2024-06-14T14:17:11.457082+00:00 klk-wiis-xxxxxx chirpstack-mqtt-forwarder[1046]: PUSH_DATA received, random_token: 9340, remote: 127.0.0.1:40480
2024-06-14T14:17:11.457221+00:00 klk-wiis-xxxxxx chirpstack-mqtt-forwarder[1046]: Sending PUSH_ACK, random_token: 9340 remote: 127.0.0.1:40480
2024-06-14T14:17:11.457650+00:00 klk-wiis-xxxxxx chirpstack-mqtt-forwarder[1046]: Sending uplink event, uplink_id: 2467783203, topic: eu868/gateway/xxxxxxxxxxxxxxxx/event/up
2024-06-14T14:17:12.210967+00:00 klk-wiis-xxxxxx chirpstack-mqtt-forwarder[1046]: MQTT error, error: I/O: Network unreachable (os error 101)
2024-06-14T14:17:13.211538+00:00 klk-wiis-070A51 chirpstack-mqtt-forwarder[1046]: MQTT error, error: I/O: Network unreachable (os error 101)

When using the same sim card with the chirpstack-gateway-bridge installed also on the gateway it works fine.

rgarmyn · June 17, 2024, 9:44pm

Hi Brocaar,
I am not entirely sure what the issue was but it seems to be fixed. I added the rules below to /etc/firewall.d, restarted the firewall and restarted the gateway (without ethernet).

-A INPUT -p tcp --sport 1883 -j ACCEPT
-A OUTPUT -p tcp --dport 1883 -j ACCEPT
-A INPUT -p tcp --sport 8883 -j ACCEPT
-A OUTPUT -p tcp --dport 8883 -j ACCEPT

system · June 24, 2024, 8:22am

This topic was automatically closed after 90 days. New replies are no longer allowed.
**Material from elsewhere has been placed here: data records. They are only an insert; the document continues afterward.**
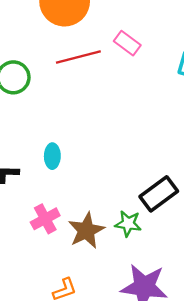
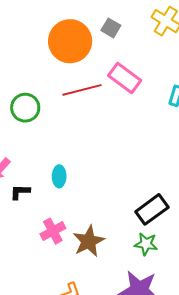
pink rectangle: (127, 43) -> (125, 78), size x1.4
green star: (128, 224) -> (146, 244), moved

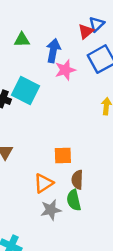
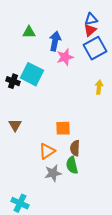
blue triangle: (97, 24) -> (91, 19), turned 32
red triangle: (86, 31) -> (90, 30), moved

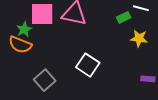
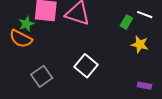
green rectangle: (124, 17) -> (126, 22), turned -40

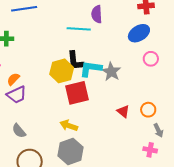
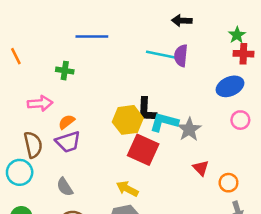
cyan line: (79, 29) -> (161, 55), moved
red square: (77, 93) -> (143, 150), turned 30
red triangle: (123, 111) -> (201, 168), moved

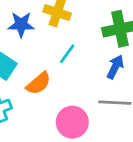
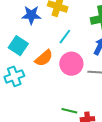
pink circle: (72, 122) -> (71, 64), moved

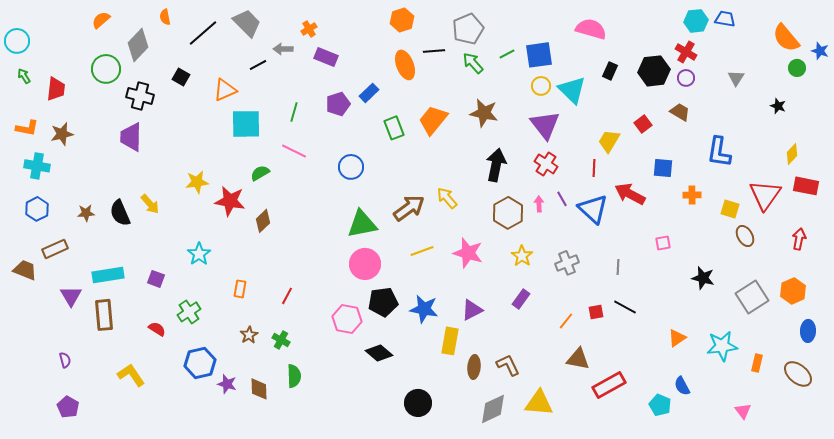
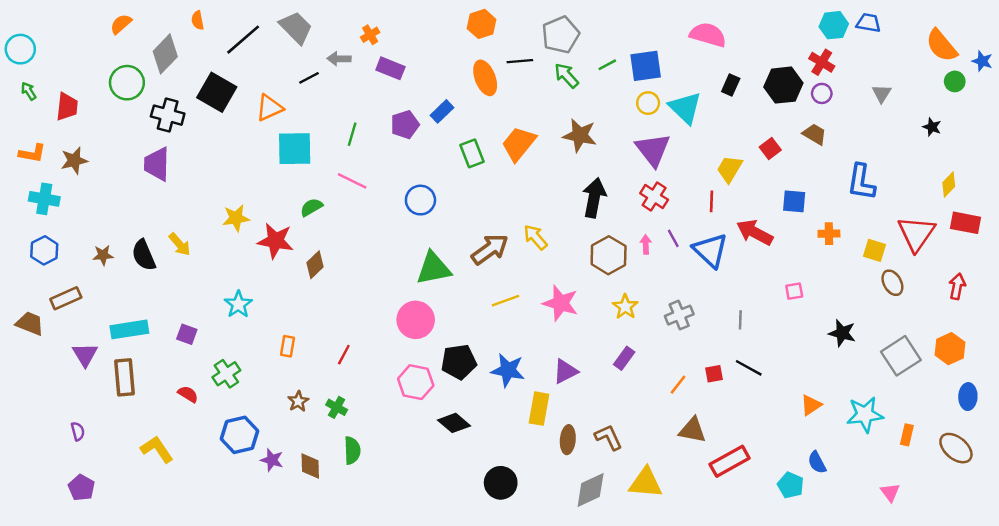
black square: (181, 77) -> (217, 92), size x1.8
pink circle: (365, 264) -> (416, 320), moved

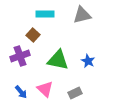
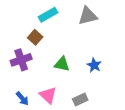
cyan rectangle: (45, 14) -> (48, 15), turned -30
green triangle: (58, 60) -> (62, 64), size x0.7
brocaar · July 2, 2024, 11:13am

Please note that with that, you essentially disabled your firewall!!! Because you are allowing any incoming TCP packet with --sport 1883. Thus if I want to connect to port 22 (or any other port that is normally protected by your firewall), the only thing I need to make sure is that I use 1883 as source port. This is very easy to achieve.